First NiPPeR baby born could help scientists crack lifelong obesity programming

This month, one New Zealand baby could help make scientific history just by being born.

Harry Fox Perwick, of Torbay, Auckland, is the first baby born in a new multinational study that will help us understand how a mother’s diet before and during pregnancy affects the life-long health of her child.

Researchers think that the food women eat, even before they are pregnant, can programme a future baby’s genes to switch on or off, influencing the risk of childhood obesity later in life.

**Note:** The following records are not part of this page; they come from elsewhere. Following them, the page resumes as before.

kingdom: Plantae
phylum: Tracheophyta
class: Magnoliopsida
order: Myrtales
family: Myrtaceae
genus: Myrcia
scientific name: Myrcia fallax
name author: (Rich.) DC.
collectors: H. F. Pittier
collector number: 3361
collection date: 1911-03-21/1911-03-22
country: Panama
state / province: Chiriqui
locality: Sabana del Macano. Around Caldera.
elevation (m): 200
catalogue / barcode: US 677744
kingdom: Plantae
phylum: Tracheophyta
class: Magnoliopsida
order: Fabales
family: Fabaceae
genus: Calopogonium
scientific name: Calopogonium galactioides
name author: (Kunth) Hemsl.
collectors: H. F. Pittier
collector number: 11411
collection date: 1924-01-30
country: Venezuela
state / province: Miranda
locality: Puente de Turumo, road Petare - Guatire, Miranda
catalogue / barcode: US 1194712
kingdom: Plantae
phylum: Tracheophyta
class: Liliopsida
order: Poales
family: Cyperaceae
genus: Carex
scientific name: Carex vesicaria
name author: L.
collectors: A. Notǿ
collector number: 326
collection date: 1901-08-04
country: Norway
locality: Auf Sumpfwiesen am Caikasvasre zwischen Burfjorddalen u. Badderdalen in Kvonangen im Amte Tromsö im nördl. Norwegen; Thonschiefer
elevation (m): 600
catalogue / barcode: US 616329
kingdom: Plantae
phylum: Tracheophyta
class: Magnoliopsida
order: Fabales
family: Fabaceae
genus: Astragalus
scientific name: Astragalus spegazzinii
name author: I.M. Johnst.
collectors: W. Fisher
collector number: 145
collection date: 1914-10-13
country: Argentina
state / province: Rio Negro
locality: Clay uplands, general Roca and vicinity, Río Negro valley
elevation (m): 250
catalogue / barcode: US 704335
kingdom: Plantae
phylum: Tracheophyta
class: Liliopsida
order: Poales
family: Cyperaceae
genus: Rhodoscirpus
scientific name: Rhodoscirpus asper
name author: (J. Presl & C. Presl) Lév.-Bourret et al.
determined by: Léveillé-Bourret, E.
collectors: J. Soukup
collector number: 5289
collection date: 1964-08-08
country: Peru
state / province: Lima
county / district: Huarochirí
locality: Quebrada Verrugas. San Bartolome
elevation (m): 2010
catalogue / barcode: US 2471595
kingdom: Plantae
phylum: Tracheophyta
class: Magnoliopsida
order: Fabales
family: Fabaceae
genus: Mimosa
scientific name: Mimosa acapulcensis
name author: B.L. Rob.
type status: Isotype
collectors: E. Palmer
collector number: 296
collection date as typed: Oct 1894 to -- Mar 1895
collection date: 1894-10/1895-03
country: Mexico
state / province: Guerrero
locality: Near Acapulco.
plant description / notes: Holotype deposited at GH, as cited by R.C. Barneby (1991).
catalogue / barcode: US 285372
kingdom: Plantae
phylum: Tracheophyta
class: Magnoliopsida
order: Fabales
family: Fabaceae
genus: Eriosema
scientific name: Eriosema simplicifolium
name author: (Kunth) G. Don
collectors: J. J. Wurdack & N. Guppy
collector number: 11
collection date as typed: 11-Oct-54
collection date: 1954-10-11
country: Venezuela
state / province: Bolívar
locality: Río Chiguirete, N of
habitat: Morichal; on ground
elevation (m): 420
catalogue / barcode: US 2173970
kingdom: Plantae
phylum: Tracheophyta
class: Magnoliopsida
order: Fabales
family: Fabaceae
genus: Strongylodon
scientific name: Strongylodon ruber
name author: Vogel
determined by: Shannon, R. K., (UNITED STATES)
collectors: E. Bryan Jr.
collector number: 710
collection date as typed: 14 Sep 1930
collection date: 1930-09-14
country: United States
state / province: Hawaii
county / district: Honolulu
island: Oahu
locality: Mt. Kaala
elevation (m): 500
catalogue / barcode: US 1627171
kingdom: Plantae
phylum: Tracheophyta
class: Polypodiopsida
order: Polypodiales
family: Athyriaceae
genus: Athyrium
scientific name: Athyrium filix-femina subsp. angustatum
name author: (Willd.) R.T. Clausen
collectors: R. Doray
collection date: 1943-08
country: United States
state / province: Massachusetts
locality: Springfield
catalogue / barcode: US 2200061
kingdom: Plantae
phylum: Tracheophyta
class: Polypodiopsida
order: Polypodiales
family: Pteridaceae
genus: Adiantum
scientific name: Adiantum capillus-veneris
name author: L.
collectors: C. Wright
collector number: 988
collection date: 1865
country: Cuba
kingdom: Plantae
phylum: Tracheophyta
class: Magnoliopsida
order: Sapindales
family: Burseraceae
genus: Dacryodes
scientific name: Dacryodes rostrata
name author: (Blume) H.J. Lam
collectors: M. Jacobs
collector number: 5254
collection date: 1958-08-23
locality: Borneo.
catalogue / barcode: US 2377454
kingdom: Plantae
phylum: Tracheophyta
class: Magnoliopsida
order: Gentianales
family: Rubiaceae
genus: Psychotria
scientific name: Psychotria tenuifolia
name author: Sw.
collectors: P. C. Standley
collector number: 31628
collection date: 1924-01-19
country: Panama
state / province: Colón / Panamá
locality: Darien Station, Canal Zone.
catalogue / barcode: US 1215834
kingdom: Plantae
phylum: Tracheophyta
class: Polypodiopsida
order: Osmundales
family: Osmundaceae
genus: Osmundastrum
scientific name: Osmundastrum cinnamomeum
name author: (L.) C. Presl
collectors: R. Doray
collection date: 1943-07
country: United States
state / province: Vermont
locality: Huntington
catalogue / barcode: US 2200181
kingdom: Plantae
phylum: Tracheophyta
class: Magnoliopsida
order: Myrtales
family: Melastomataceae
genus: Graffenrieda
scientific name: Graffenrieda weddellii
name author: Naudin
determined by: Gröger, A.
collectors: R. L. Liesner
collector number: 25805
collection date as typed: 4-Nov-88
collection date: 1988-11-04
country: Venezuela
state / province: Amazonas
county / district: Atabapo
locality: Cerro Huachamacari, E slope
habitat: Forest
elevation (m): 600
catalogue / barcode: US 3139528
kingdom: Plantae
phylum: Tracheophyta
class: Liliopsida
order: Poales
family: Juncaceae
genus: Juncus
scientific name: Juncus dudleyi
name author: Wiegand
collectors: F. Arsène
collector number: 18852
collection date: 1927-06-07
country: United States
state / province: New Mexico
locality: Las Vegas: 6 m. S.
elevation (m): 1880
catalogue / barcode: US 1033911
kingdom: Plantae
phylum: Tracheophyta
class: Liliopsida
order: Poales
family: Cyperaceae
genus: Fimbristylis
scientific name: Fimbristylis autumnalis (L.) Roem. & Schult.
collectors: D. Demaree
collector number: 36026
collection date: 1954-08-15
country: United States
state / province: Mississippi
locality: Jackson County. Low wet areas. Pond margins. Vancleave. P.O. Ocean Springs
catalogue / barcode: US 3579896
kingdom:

The “NiPPeR” study is thought to be the first to track the metabolic health of women and their babies from before conception, through pregnancy and the babies’ first year of life.

“As I’m involved in research myself, I’m keenly away we can’t make progress without quality, real life data,” said new mother Rebecca Perwick, a 27-year-old research technician. “Hopefully the data gained from my pregnancy and others in the study can be used to make a real difference.”

Starting before conception, all of the women in the study are given a nutrient drink that includes the vitamin and mineral supplements already recommended during pregnancy. Half the women also get extra supplements. Neither participants nor researchers know which nutrient drink the women are taking. (This safeguards against the placebo effect and expectations influencing the results.)

“We think that these extra supplements might switch genes on and off in a way that helps maintain healthy mother’s blood sugar levels during pregnancy,” said chief investigator Professor Keith Godfrey, from the University of Southampton. “This may protect babies against obesity in later childhood.”

Researchers are about halfway through recruiting a total of 1800 women across three centres: Auckland, Southampton in the United Kingdom, and Singapore.

“We are delighted that the first baby in the NiPPeR trial has been born and that both mother and baby are doing well,” said Professor Wayne Cutfield, lead researcher at the Liggins Institute, which is running the trial in Auckland.

“The results of this study will allow health professionals to give mothers-to-be the best advice about what to eat before conception in order to give their children the best start in life,” Professor Cutfield said.

“And they will give researchers a valuable window into the long-term effects of women’s diet and nutrient status on their future children’s health and risk of obesity.”

The study will also generate a rich “biobank” of blood, urine, hair and other biological samples. Scientists will be able to draw on this biobank to answer many other questions to do with giving babies the best start to life.

The trial’s full title is: Nutritional Intervention Preconception and during Pregnancy to maintain healthy glucosE levels and offspRing health (NiPPeR).